Since the version of the film I watched was in its original Italian, the speed in which Stefania Fassio recites her dialogue was mind-blowing. I had no idea anyone could talk that fast. And I have to say, it was quite the turn on.
Recovering from her experience with the unseen monster, Steffy is back doing what she does best, annoying creeps in gaudy blazers and being adorable.
Not one to let the men have all the fun, gaudy blazer-wise, that is, Christa shows up at the party wearing a funky ass blazer as well. Is there anything sexier than a lippy lesbian who is obsessed with transparent scarfs that tell the future? What's that? There is? Oh, well, you got to admit, Christa is looking damn sexy in her jacket and tie ensemble.
Shouldn't you mention the part where we flashback to the 14th century and watch a clearly distraught Mickey Hargitay watch a justifiably frazzled Rita Calderoni being burnt at the stake? I guess, but since you just mentioned it for me, I don't really have to, now do I? Well played my friend.
On the bright side, I can now focus my attention on Stefania Fassio, who is currently entertaining a smattering of party guests by pirouetting on top of a table while singing, "La-la-la-la-la." I can't remember how many "la's" she employs during her pirouette, but trust me, it was a lot. Falling to the floor in a heap of clumsiness, Steffy looks sad.
Cheer up, Steffy, Christa, and her redheaded gal pal Lenda (Christina Perrier), are about to experience the chromatic hell that is the torture basement, a place where every goblet emits a menacing plume of smoke or your money back. I'm not 100% sure, but I think Christa is killed during her stay in the torture basement. Does that mean no more prancing about in caramel short-shorts? Yep. No more gallivanting along the castle walls in tacky vests? What do you think? That's a shame because...

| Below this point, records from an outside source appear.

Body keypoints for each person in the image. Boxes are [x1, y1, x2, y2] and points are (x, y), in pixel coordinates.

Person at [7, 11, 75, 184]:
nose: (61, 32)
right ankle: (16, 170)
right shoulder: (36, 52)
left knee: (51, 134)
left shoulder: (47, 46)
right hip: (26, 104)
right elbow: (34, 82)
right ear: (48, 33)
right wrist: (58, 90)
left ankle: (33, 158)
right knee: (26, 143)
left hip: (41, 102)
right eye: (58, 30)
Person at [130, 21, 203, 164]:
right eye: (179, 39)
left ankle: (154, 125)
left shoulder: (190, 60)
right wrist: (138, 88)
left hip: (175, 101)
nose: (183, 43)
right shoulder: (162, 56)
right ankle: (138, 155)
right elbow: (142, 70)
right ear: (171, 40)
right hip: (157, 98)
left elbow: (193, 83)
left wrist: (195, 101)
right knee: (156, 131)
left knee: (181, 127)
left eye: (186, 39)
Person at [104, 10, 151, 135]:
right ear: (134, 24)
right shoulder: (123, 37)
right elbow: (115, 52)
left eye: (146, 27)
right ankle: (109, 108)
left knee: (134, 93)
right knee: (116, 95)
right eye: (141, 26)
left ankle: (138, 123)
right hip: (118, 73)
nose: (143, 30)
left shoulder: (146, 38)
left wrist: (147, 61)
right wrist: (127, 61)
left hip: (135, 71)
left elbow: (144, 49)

Whoa! Check out the hat Steffy is wearing at Christa's funeral, it's coven-fabulous.
Judging by that last statement, it's obvious that my viewing of Black Magic Rites has taken on a life of its own. I'm sure if I put my mind to it, I could easily figure out what this film is all about. But I have to say, the uncut adorableness Stefania Fassio is putting out there on a semi-regular basis is making me not want to.
In the latter half section of the film, Stefania Fassio spends most of her time in her bedroom with Viveca (actress unknown), her blonde "friend," and a goofy guy with a twitchy eye (actor unknown). It's during these scenes where we really get a sense of how awesome Steffy's eyelashes really are.
While Viveca licks Steffy's knees and the goofy eye twitch guy penetrates her not-so garrulous pussy, the men go insane (even the shifty guy who isn't Donald Pleasence gets in on the insane action) and start ravishing the women. Stormy weather, neck biting, writhing, screaming, nipple kissing, brunettes in pantyhose, rattling chains, hairy armpits, ritualistic chanting, headbands, flowery panties underneath forlorn pantyhose, things, as you can clearly tell, are going off the rails.
When Rita Calderoni's fiance yells, "Nothing is real anymore," I have to say, he might be onto something. Only problem is, I can't take anything seriously said by a man wearing a day-glo abortion masquerading as a blazer.
Has Satan been defeated yet? 'Cause I'd like to wrap this thing up. Hey, look, the goofy eye twitch guy is trying to remove a hair from his tongue. Oh, goofy eye twitch guy in Black Magic Rites, why do I envy you so? Um, maybe because he got to pop Steffy's cherry in the vicinity of a blonde without a chin. Oh yeah, that's right. Lucky bastard. Aiuto! Aiuto! Aiuto!